One way to manage default values at scale is to have a central reference table with all the default values for all the data producing parties, so ‘ABC-MGA’ would have one row, ‘Acme-MGA’ another. The dataset can be centrally maintained, or connected via API. It requires a couple of additional steps prior to the file import stage, as follows:
Input: ‘REF: Defaults table’ (this should have the same headers as the interim schema)
Remove Rows where ‘MGA name’ column does not equal "Acme-MGA"
Inputs: Monthly BDX spreadsheets, ‘REF: Master Headers’
Remove rows and detect headers and map to interim schema as normal
Inputs: Stage 1 and Stage 2 Outputs
You will now have a single file, consistent with interim schema.
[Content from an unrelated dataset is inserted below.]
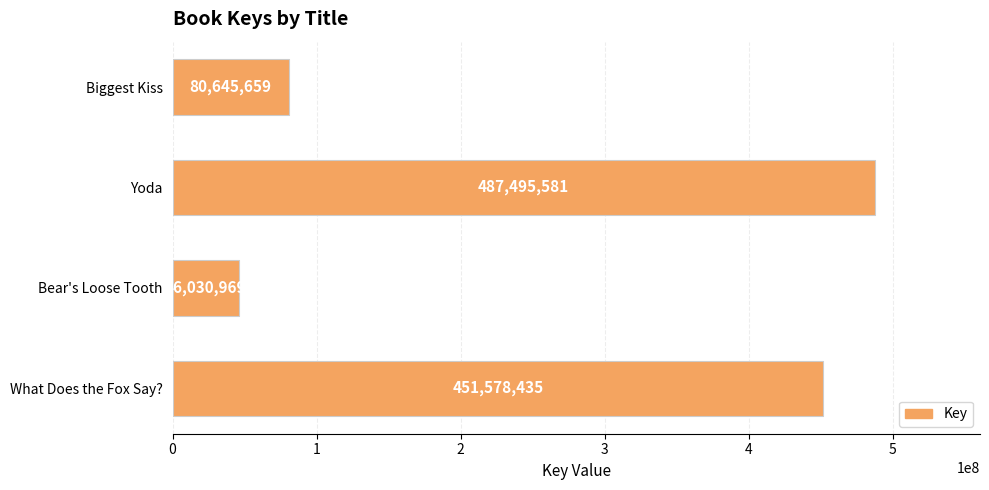

Reading top to bottom, extract all data points from this chart.

Biggest Kiss=80645659	Yoda=487495581	Bear's Loose Tooth=46030969	What Does the Fox Say?=451578435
Columns with default values have the default value in the first row only.
If only one input file will be processed at once, then this Union stage can be move to Stage 2. See above.
Inputs: Stage 3 Outputs
Fill Down the columns which have default values, to fill out the rest of the column.
Use a Remove Rows to strip out the single row taken from the Default Values file (e.g. Remove rows where “Policy number” is empty).
This approach works best when the default value columns are not present in the uploaded files. If some of the columns are present, their values will be retained, though any blanks in these columns will be filled down from the values above. Therefore, in this situation the reference dataset for default values should be brought in using a join and the values populated from the joined-in values using an IF statement in Calculate.